Nearly 100,000 killed last year, the same rate as in the ongoing, repellent genocide in Darfur. But this figure is the estimate of the number of Americans who die annually due to medical-malpractice errors.
That’s one of the key points emphasized in the trenchant new book by Professor Tom Baker, The Medical Malpractice Myth (2005). Baker’s slim, accessible, engaging, and well-written volume argues that the prevailing myths concerning medical malpractice and doctors’ liability-insurance premiums are the stuff of urban legend.
One of the key contributions of the book is to assemble in one handy place the current literature about the amount of medical malpractice, the number of med-mal claims, the settlement/judgment costs and transaction costs of these cases, insurance premiums, and ups and downs in insurance markets. Baker argues convincingly that there is an epidemic of medical practice in the United States, nearly 100,000 preventable deaths annually, with only a fraction of claims being pursued (and most nonmeritorious claims are resolved before trial and often are dropped). The number of deaths annually exceeds automobile-related and workplace-related deaths combined, yet the medical-liability insurance premiums in toto are a small fraction of the premiums collected for auto and worker’s comp.
Baker approaches his study with an open mind and transparently – he shows the reader the evidence, the bases for his interpretation of the evidence, and honestly identifies where the data are uncertain, limited or unclear. The book is quite refreshing in this regard, given the jeremiads one usually sees in these discussions. Baker assembles the evidence that the pricing spikes we see in med-mal insurance are straightforward reflections of the insurance cycle and are not driven (much) by the tort-litigation side. As he writes, “the two most recent medical liability insurance crises did not result from sudden or dramatic increases in medical malpractice settlements or jury verdicts.” (p. 53-54) Baker’s analysis of the mechanisms of insurance markets and the insurance cycles is consistent with the analyses of Warren Buffett and Richard Stewart, even though most people seem to uncritically adopt the myth of actuarial pricing of insurance.
The Medical Malpractice Myth discusses the evidence of the impact on the supply of doctors and the costs of defensive medicine, arguing ultimately that med-mal claims have little effect. Baker takes the normative position that medical-malpractice claims are good for the system and that the legal system adequately sifts out nonmeritorious claims. Further, Baker tries to gauge the overall costs of the tort system, arguing ultimately that med-mal victims are undercompensated (especially bearing in mind the large majority of potential plaintiffs that do not seek recompense).

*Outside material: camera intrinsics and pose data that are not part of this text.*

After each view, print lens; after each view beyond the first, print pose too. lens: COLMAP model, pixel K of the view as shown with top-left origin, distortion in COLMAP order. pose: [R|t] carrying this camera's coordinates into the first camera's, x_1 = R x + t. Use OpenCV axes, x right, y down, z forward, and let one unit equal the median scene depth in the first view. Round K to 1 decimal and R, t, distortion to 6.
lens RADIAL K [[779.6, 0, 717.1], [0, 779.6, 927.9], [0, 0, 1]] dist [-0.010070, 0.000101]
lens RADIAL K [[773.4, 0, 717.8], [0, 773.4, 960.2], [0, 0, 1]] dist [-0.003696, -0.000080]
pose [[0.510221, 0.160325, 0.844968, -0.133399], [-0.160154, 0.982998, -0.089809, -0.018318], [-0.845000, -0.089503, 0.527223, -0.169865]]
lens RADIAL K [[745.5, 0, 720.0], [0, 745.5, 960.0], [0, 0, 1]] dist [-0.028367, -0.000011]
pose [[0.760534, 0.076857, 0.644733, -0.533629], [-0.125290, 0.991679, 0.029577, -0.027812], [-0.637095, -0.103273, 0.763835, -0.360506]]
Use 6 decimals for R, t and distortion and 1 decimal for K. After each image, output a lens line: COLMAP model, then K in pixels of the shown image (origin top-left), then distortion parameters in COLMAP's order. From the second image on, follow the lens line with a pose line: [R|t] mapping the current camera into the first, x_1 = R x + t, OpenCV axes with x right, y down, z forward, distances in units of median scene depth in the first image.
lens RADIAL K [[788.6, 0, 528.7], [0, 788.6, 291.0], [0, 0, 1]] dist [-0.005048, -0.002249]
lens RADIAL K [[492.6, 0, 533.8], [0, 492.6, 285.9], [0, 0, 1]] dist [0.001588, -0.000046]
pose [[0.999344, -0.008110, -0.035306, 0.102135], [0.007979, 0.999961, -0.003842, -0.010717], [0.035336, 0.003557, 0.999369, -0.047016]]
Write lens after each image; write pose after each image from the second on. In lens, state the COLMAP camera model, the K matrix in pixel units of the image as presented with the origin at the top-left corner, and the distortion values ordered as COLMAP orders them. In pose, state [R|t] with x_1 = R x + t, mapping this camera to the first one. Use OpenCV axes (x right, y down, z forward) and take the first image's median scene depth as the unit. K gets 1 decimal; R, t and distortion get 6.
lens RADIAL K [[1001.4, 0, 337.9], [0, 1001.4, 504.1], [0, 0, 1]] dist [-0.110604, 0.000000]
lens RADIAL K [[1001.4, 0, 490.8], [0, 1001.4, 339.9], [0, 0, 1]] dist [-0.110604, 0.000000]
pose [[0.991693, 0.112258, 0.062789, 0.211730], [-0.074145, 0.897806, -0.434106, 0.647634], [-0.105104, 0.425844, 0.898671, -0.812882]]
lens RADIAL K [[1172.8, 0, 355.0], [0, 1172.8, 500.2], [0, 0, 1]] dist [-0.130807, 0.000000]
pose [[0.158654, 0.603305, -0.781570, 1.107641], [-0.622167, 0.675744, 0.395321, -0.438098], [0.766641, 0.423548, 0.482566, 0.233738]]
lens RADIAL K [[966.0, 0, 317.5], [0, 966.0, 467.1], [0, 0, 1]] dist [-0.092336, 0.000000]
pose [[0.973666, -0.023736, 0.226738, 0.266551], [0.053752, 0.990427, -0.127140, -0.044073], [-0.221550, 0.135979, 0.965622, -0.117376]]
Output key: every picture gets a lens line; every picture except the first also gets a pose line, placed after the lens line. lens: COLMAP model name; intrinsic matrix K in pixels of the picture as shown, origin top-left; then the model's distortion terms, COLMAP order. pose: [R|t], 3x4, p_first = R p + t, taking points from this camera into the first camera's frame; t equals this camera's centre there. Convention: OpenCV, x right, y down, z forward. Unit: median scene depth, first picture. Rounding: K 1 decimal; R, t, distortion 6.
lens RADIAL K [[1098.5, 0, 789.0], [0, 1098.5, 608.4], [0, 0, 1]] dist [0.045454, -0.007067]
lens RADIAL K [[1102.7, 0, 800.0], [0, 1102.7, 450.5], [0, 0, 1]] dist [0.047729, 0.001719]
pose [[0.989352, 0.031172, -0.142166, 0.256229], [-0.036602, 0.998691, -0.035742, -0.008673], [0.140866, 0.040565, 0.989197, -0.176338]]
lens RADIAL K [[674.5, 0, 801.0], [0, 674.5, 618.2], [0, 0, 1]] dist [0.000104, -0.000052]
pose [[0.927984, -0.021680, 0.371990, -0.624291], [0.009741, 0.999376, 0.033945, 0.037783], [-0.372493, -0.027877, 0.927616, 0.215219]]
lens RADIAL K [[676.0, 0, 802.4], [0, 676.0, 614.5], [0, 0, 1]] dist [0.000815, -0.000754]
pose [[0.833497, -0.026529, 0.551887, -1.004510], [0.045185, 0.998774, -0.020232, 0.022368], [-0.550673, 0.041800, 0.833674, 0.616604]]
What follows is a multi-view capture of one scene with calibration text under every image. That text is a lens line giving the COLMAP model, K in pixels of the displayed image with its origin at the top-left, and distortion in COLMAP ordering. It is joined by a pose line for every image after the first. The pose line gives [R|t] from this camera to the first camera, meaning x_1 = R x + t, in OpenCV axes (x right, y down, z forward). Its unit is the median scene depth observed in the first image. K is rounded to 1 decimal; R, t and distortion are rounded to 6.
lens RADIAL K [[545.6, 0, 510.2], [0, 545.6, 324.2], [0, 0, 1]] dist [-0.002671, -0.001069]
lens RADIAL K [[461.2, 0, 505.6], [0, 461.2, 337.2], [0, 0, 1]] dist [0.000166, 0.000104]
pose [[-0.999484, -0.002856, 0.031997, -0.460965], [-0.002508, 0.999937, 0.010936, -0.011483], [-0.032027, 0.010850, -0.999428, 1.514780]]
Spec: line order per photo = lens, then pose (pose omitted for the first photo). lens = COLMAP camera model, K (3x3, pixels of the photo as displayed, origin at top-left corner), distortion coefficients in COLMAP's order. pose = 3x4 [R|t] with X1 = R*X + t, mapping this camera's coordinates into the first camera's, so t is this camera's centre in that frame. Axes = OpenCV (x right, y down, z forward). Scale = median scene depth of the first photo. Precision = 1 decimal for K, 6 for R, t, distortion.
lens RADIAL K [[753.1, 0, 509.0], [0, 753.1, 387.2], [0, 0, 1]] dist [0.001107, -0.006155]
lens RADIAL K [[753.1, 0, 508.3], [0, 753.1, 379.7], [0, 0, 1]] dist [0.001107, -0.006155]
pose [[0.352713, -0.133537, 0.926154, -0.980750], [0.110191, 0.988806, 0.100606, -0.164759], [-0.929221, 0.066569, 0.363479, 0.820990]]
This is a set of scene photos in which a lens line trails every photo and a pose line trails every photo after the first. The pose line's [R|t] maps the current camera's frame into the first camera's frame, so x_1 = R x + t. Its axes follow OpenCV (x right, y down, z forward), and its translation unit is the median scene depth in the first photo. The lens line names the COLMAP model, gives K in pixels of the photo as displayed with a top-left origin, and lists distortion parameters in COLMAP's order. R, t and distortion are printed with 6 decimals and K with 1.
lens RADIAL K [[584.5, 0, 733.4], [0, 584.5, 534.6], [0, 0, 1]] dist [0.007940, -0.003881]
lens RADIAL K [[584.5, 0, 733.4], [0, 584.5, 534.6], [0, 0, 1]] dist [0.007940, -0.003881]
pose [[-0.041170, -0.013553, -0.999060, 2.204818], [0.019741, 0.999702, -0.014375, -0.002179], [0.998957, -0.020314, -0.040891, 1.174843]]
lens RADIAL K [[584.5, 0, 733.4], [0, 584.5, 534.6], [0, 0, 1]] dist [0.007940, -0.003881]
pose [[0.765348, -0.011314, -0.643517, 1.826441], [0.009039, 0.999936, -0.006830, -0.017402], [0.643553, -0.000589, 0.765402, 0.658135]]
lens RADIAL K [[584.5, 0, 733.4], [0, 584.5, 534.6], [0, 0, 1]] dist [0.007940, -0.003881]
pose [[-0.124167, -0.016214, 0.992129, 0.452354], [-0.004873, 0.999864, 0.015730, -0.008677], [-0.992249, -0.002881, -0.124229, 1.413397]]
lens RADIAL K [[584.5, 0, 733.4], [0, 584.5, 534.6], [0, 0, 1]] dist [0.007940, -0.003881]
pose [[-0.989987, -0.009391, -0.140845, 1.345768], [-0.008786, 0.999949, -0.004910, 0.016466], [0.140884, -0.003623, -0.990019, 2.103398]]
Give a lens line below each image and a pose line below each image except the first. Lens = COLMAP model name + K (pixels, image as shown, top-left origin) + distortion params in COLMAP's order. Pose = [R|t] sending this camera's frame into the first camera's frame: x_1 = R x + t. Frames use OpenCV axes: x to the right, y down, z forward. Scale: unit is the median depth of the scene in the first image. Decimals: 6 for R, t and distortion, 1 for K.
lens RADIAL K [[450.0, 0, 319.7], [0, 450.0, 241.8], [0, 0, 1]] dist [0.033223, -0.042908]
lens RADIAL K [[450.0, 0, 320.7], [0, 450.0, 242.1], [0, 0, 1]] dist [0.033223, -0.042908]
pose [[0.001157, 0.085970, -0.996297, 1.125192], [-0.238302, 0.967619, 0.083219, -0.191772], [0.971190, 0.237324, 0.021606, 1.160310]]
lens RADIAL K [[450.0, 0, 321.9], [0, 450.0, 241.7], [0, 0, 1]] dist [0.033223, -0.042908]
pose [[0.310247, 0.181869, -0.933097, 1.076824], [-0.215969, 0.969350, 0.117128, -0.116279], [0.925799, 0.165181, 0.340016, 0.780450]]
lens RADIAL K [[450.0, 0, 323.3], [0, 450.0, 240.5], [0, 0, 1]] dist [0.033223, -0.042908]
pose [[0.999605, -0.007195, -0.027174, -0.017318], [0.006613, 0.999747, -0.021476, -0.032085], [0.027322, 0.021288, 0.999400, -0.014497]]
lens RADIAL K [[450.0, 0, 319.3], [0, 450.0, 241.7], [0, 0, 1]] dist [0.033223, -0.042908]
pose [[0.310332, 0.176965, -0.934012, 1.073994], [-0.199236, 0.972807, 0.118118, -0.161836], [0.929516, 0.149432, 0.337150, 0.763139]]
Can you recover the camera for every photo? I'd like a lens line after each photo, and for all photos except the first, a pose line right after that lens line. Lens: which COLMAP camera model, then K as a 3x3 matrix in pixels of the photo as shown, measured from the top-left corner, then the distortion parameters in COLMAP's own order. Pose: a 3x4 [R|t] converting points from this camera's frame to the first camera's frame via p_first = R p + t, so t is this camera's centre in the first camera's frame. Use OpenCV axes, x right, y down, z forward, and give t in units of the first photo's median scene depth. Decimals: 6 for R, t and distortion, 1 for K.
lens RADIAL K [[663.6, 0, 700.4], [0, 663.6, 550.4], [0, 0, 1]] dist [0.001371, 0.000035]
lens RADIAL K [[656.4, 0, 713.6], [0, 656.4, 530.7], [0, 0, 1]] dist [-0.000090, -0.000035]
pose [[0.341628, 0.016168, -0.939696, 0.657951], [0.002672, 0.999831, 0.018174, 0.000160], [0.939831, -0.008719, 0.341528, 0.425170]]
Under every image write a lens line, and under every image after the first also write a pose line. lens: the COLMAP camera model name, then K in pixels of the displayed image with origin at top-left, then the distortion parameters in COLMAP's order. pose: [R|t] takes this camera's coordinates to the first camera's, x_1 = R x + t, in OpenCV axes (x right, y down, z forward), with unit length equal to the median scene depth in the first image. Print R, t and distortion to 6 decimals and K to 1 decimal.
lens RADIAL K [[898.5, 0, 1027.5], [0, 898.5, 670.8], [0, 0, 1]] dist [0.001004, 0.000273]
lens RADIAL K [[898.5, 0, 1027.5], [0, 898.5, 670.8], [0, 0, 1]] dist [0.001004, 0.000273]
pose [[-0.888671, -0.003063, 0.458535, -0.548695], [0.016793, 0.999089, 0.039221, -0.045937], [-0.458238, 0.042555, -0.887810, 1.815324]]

Baker further offers his suggestions for reforming the liability, compensation, and insurance systems for medically caused injury. Baker’s objective is to get the conversation started. The book is a plea – but not for his proposed reforms per se but rather for an evidence-based discussion of the issues.
Professor Baker bravely went into hostile territory recently at a forum sponsored by the American Enterprise Institute to discuss his book. The forum is available online (including video), and Baker’s AEI presentation, the critiques of the discussants, and Baker’s rebuttal provide a good overview of the facts, issues, and areas for further research and discussion. I endorse the observation of Professor Martin Grace, one of the AEI “discussants” and a fellow blogger, that it would be profitable to understand better the impact of physician-owned mutual insurance companies on the med-mal insurance market and loss-prevention (i.e., malpractice-injury avoidance) efforts.
Much of Baker’s argument is confirmed by the Insurance Information Institute’s most recent issue update on medical malpractice (December 2005), which to its credit collects much recent data and leavens it only slightly with its political perspective. In what to me seems as ironic understatement, the III cites a recent Missouri study that “found that the leading grounds for malpractice awards in the state in 2004 were medical errors in diagnoses and surgery.” Like Baker, the III cites a study that only one in eight people who suffered from medical-malpractice injury filed a claim. The III further echoes Bush Administration experts who underscored the need to identify and discipline incompetent doctors and encourages risk-management by doctors and hospitals, including requiring doctors to study medical-malpractice prevention and mandating reporting of medical errors (also strongly endorsed by Professor Baker). Furthermore, the III cites a study by an insurance-consulting firm that predicts that the medical-malpractice insurance sector will be profitable in 2006; in 2004 the combined ratio for med-mal insurers was 109.2, meaning that the industry needs an investment return of 9.2 percent on the premiums collected in order to turn a profit. Baker argues that the data show that insurers rarely pay claims that do not substantially indicate malpractice and reports that claims take roughly seven years from premium collection to claim payment, thus giving insurers the opportunity to make their 9 percent investment return (total, not annualized) to be profitable.
It’s easy for me to recommend this book, especially to policymakers and their staffs, stakeholders including doctors and their professional organizations, as well as to lawyers, insurers, and laity interested at all in the topic. The Medical Malpractice Myth is iconoclastic but calm and dispassionate in tone. It is informative, easy to read, and short (180 pages). It’s not meant to the be the last word on the subject, but rather aims to start a new conversation, one in which you’ll be equipped to participate once you read Baker’s cogent analysis.